═══ Records shown
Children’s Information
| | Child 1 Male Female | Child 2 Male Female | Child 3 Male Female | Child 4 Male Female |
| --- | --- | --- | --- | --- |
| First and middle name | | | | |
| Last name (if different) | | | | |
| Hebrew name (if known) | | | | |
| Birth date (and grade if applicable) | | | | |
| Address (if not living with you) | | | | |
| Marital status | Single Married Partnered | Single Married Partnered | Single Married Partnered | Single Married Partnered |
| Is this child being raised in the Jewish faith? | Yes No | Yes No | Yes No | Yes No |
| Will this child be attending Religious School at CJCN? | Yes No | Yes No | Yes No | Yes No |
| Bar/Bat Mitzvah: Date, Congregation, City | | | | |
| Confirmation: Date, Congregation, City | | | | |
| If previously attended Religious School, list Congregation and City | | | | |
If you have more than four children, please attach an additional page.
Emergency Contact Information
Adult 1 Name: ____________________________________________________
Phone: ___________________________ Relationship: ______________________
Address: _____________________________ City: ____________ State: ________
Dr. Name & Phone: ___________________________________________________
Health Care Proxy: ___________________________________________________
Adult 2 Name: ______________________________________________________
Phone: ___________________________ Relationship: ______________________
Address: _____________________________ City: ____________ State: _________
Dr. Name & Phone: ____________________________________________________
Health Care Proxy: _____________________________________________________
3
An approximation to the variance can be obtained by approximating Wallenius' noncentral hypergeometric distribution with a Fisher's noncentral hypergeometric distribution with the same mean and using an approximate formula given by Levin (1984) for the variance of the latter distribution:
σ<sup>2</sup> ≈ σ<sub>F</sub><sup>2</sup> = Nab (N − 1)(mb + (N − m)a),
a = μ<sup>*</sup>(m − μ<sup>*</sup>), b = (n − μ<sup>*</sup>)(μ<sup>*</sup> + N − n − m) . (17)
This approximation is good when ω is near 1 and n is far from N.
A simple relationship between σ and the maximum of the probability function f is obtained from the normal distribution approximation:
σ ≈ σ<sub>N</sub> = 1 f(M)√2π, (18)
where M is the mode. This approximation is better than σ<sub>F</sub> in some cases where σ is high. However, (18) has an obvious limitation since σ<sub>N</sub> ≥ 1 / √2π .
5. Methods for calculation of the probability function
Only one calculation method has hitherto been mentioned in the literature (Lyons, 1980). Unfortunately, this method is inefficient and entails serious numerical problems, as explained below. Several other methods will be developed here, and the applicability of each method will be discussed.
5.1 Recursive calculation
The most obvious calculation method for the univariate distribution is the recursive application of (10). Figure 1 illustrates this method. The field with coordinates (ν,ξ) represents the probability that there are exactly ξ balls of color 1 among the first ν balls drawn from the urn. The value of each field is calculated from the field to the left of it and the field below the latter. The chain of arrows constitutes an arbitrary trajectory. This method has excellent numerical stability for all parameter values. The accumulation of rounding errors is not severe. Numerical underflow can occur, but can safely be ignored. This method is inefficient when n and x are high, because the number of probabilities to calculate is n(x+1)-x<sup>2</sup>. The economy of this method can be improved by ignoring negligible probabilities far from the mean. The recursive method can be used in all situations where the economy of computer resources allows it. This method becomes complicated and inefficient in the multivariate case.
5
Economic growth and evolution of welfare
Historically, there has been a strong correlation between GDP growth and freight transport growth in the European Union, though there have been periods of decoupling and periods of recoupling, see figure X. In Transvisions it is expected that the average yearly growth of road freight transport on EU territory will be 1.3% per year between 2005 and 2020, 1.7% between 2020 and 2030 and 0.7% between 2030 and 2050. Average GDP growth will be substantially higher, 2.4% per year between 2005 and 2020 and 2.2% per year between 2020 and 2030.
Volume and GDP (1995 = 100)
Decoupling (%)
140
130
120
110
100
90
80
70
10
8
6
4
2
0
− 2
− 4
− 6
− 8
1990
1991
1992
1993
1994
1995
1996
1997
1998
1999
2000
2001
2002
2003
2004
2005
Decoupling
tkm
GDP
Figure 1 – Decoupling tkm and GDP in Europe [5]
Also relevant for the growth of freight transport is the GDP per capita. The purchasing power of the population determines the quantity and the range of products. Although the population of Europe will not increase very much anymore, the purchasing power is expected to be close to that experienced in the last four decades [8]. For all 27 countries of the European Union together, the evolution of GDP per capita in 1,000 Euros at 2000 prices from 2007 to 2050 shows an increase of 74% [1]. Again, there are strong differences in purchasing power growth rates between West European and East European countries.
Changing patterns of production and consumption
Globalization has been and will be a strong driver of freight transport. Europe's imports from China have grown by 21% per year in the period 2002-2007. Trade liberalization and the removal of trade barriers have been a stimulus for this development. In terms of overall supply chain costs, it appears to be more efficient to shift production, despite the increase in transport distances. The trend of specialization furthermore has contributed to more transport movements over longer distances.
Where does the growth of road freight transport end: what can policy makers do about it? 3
══════
▸ **Try it**
Check each line above for the string "than", then copy the ones that have it.

▸ **Response below**
If you have more than four children, please attach an additional page.
where M is the mode. This approximation is better than σ<sub>F</sub> in some cases where σ is high. However, (18) has an obvious limitation since σ<sub>N</sub> ≥ 1 / √2π .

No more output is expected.